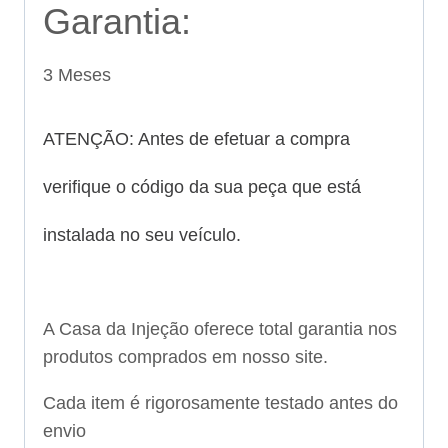
Garantia:
3 Meses
ATENÇÃO: Antes de efetuar a compra
verifique o código da sua peça que está
instalada no seu veículo.
A Casa da Injeção oferece total garantia nos
produtos comprados em nosso site.
Cada item é rigorosamente testado antes do
envio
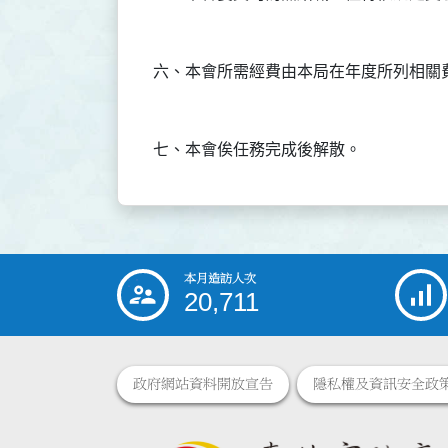
本月造訪人次
:::
20,711
政府網站資料開放宣告
隱私權及資訊安全政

-------------------------

Task statement: Set down every line of the entries above again, exactly as written, but not the pictures.

Response to the task:
Garantia:
3 Meses
ATENÇÃO: Antes de efetuar a compra
verifique o código da sua peça que está
instalada no seu veículo.
A Casa da Injeção oferece total garantia nos
produtos comprados em nosso site.
Cada item é rigorosamente testado antes do
envio
本月造訪人次
:::
20,711
政府網站資料開放宣告
隱私權及資訊安全政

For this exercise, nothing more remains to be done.